Start of Block

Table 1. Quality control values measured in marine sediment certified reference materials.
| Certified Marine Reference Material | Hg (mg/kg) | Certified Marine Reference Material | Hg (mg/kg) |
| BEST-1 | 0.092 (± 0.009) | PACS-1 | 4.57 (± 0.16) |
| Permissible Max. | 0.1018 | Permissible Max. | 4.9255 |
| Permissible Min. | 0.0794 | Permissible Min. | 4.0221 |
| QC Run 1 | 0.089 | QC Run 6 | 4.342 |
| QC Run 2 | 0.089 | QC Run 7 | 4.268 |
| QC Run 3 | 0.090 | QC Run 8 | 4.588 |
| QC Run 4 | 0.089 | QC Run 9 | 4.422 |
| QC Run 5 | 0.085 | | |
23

End of Block
Start of Block

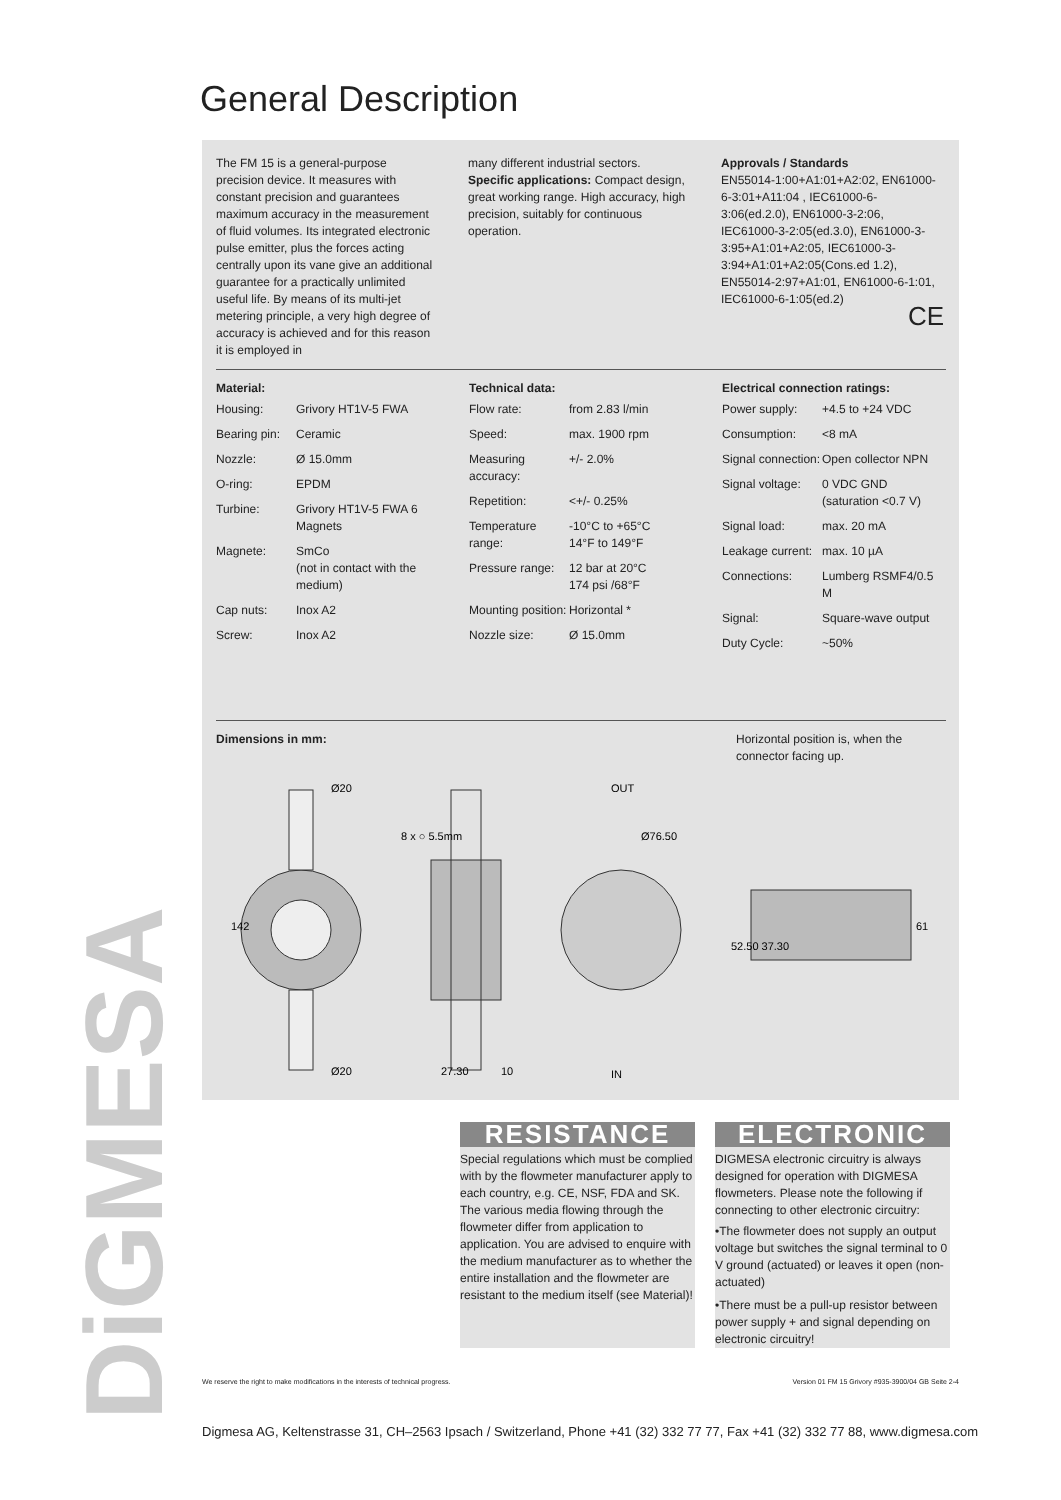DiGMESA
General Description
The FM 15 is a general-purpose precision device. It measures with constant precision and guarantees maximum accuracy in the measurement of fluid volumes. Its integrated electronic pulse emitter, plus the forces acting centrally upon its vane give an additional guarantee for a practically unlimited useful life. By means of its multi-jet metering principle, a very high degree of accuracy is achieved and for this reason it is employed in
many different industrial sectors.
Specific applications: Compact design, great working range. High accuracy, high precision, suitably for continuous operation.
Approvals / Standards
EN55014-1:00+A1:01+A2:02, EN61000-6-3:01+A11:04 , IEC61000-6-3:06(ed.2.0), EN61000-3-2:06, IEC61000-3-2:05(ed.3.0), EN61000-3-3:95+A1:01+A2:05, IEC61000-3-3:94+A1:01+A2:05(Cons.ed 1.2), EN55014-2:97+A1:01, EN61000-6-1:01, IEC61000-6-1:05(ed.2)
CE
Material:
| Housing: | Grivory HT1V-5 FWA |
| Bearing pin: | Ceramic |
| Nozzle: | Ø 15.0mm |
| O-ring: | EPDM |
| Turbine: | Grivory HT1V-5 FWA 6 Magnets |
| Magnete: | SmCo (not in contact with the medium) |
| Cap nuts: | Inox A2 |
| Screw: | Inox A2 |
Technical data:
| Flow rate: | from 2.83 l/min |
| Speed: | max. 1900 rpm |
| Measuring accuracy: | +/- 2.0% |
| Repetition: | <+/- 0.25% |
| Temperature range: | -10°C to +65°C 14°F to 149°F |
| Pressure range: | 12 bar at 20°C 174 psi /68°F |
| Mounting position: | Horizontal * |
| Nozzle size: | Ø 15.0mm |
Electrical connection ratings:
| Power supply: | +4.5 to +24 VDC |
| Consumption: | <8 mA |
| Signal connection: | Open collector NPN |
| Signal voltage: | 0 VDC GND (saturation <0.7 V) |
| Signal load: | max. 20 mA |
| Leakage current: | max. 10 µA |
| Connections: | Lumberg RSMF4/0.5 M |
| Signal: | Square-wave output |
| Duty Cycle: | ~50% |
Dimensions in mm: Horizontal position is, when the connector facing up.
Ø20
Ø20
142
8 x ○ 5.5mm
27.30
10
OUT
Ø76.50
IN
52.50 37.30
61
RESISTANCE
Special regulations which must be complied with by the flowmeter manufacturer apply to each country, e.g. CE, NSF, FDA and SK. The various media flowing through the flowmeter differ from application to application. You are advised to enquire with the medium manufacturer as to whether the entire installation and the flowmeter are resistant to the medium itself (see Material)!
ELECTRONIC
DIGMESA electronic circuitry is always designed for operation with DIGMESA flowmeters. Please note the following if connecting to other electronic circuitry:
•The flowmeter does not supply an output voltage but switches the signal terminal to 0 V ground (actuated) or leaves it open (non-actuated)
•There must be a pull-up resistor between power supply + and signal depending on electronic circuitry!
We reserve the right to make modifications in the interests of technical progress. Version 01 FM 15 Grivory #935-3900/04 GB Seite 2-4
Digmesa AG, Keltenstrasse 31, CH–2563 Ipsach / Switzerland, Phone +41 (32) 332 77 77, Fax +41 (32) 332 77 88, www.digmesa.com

End of Block
Start of Block

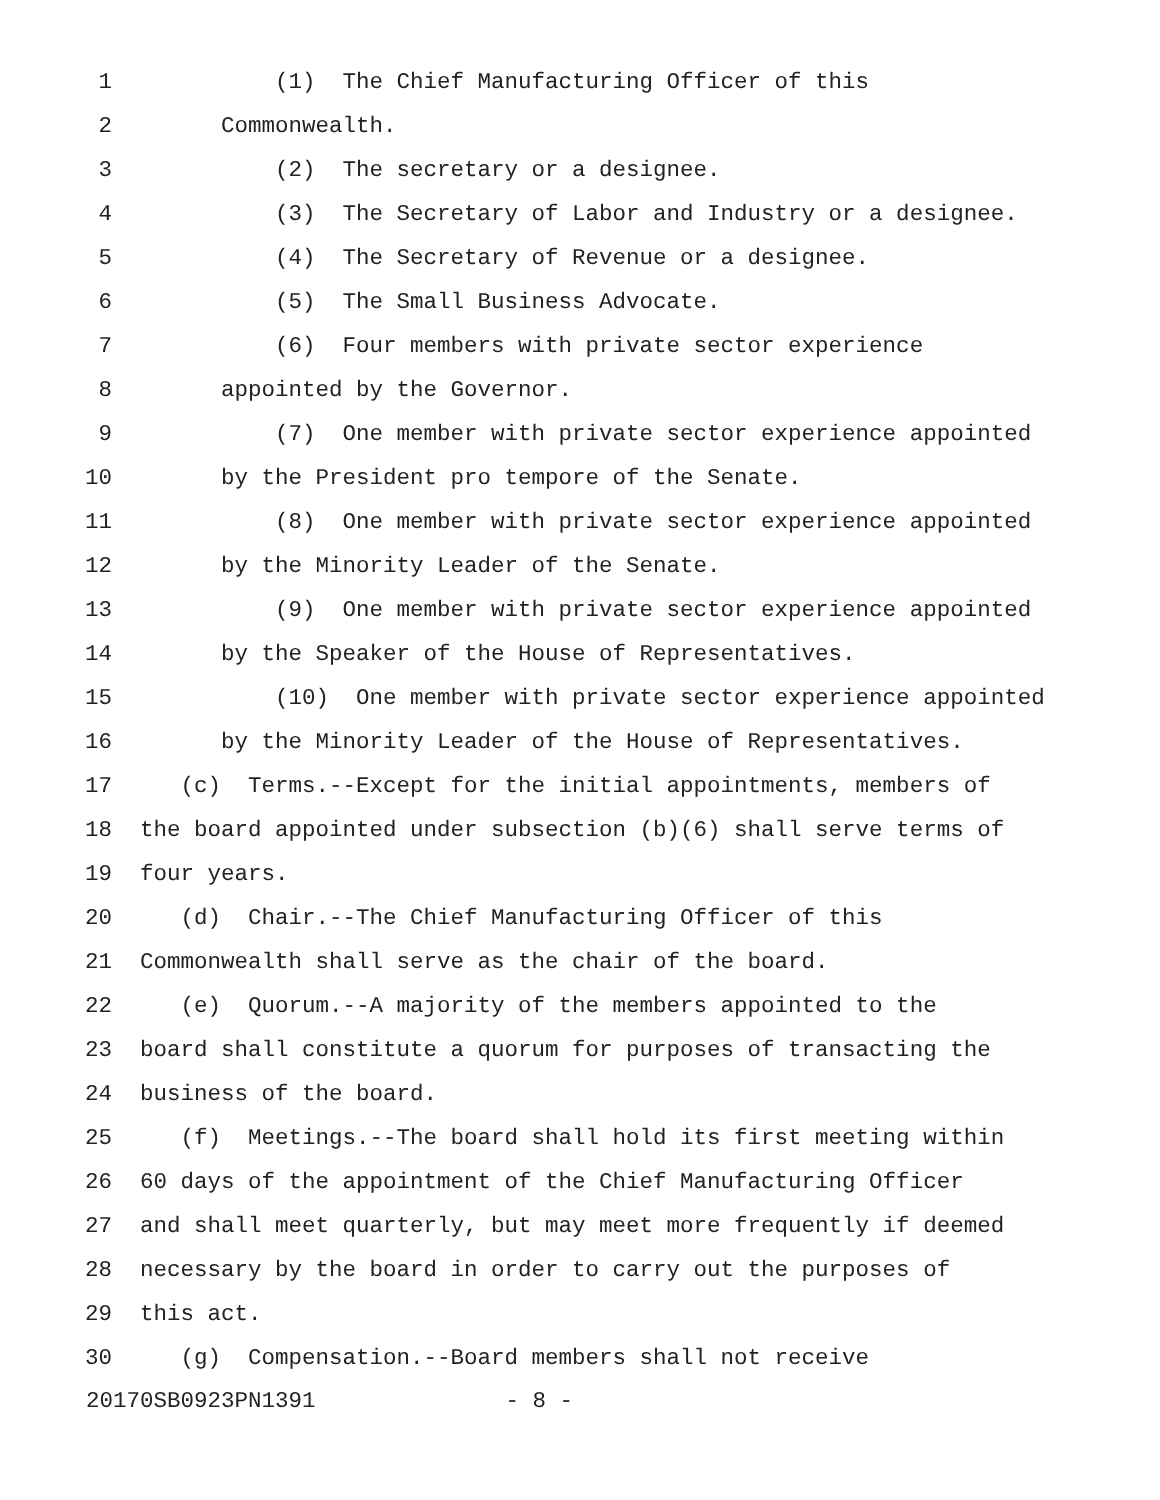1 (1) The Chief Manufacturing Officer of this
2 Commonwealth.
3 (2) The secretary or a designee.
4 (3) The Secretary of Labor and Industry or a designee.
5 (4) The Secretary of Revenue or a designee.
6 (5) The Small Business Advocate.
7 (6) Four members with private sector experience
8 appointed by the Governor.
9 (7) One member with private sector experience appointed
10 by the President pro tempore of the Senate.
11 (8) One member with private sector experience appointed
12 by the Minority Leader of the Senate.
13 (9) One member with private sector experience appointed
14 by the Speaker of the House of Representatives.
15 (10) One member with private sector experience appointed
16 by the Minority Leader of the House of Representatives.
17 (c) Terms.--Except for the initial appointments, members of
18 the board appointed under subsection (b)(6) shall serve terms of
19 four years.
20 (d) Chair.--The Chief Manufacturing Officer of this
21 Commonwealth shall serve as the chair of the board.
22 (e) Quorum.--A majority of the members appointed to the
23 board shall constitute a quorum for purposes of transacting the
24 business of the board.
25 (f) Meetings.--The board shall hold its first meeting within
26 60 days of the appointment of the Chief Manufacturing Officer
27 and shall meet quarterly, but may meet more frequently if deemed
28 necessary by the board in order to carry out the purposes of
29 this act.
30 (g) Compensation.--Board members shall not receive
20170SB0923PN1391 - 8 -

End of Block

> **AIM OF THE EXERCISE**: Please return all lines above in which the string "precision" is found.

> **ANSWER SECTION**:
The FM 15 is a general-purpose precision device. It measures with constant precision and guarantees maximum accuracy in the measurement of fluid volumes. Its integrated electronic pulse emitter, plus the forces acting centrally upon its vane give an additional guarantee for a practically unlimited useful life. By means of its multi-jet metering principle, a very high degree of accuracy is achieved and for this reason it is employed in
Specific applications: Compact design, great working range. High accuracy, high precision, suitably for continuous operation.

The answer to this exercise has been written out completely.